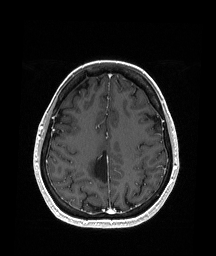
Brain MRI from a brain-tumour surgery series, one axial slice; position 65 of 151 along the scan axis; T1-weighted post-contrast; 1.05 mm slice thickness; 216 × 256 image matrix, field of view 211 × 250 mm. From the clinical record (not read from this slice): histopathology: Oligodendroglioma; WHO grade: 2; IDH mutation: yes; tumour location: Right Parietal.
Annotated regions visible in this slice (manually delineated by an expert):
- previous resection cavity: bounding box (x1, y1, x2, y2) in pixels: (94, 149, 109, 183)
++++++++++++++++++++
** WORK TO BE COMPLETED **
Please copy the data above character for character, skipping any pictures.

** OUTPUT OF THE TASK **
Brain MRI from a brain-tumour surgery series, one axial slice; position 65 of 151 along the scan axis; T1-weighted post-contrast; 1.05 mm slice thickness; 216 × 256 image matrix, field of view 211 × 250 mm. From the clinical record (not read from this slice): histopathology: Oligodendroglioma; WHO grade: 2; IDH mutation: yes; tumour location: Right Parietal.
Annotated regions visible in this slice (manually delineated by an expert):
- previous resection cavity: bounding box (x1, y1, x2, y2) in pixels: (94, 149, 109, 183)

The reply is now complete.